Senate Majority Leader Harry Reid on Thursday blasted Republican senators for their refusal to support bringing former Nebraska senator Chuck Hagel’s nomination to the floor for an up or down vote. Amidst references to the unprecedented nature of the Republicans’ obstructionist efforts, Reid failed to mention his own campaign to stall a Bush-era nominee on strikingly similar grounds.
“Just when you thought things couldn’t get any worse, it gets worse,” Reid lamented on the Senate floor. “I’m going to call Chuck Hagel when I finish here and say, ‘I’m sorry, sorry this has happened. I’m sorry for the president, I’m sorry for the country, and I’m sorry for you.’”
The momentum for a filibuster picked up steam when senators John McCain and Lindsey Graham indicated they would note vote to end debate and allow a vote on the nomination until the White House provided more information on the Benghazi attack. “Chuck Hagel had nothing to do with the attack in Benghazi,” Reid argued.
Former Idaho governor Dirk Kempthorne didn’t have anything to do with the Bush administration’s position on public land sales in Southern Nevada, either. Nonetheless, Reid in 2006 supported a filibuster of Kempthorne’s nomination as secretary of the interior until the administration agreed to redirect funds from an enormously profitable Nevada land management fund, set to go to the Treasury Department, to Reid’s home state of Nevada.
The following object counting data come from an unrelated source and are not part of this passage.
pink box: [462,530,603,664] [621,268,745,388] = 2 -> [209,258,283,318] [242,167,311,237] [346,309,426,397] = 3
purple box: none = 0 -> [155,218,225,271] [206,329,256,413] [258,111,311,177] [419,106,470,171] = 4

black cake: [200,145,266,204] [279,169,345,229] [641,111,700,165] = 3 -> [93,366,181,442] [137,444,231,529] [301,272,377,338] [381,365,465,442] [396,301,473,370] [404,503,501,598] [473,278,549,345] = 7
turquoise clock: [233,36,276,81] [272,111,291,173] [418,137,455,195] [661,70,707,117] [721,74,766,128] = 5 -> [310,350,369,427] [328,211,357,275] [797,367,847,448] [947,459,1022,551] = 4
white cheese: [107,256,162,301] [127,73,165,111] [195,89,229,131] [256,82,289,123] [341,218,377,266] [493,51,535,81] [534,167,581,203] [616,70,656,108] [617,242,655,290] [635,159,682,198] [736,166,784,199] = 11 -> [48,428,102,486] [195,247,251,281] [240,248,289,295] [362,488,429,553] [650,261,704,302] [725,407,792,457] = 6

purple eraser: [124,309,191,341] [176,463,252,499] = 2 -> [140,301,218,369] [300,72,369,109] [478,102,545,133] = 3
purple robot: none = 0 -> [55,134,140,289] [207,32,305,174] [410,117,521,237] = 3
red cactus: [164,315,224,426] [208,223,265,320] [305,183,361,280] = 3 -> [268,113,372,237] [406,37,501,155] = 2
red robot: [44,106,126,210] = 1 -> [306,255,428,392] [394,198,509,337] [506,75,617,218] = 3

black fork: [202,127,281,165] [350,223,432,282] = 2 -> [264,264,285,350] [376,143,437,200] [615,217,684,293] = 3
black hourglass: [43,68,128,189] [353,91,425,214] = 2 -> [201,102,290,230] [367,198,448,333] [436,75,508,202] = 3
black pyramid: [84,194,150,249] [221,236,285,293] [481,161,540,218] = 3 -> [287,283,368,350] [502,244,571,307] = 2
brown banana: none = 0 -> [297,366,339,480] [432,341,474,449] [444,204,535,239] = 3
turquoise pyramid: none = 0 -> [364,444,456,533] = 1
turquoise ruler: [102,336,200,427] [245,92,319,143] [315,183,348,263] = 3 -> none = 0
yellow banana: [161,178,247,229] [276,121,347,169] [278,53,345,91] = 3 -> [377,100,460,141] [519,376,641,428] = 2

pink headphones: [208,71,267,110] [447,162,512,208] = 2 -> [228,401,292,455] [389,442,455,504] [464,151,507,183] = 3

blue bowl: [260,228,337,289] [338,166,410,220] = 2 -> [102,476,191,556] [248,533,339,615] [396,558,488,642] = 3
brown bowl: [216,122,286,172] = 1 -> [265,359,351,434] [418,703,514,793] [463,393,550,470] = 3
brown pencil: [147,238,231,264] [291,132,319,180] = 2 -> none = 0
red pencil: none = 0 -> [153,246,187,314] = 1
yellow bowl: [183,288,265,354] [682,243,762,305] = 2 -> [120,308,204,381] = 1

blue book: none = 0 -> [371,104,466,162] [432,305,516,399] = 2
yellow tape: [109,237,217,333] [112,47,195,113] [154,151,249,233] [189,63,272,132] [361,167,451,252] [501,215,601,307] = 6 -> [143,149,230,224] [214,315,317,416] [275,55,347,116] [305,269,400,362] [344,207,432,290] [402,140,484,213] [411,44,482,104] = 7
“I said before that I couldn’t support Governor Kempthorne’s nomination unless we could come to an agreement about key public land issues,” Reid, who was the Senate minority leader at the time, said in a statement. When the Bush administration acceded to Reid’s demands, he backed off and helped clear the way for the nomination, which was approved unanimously.
Reid has repeatedly pointed to the historical nature of the GOP’s alleged obstruction of the Hagel nomination. As it turns out, Kempthorne was the last cabinet nominee to face a filibuster . . . thanks in part to Reid himself.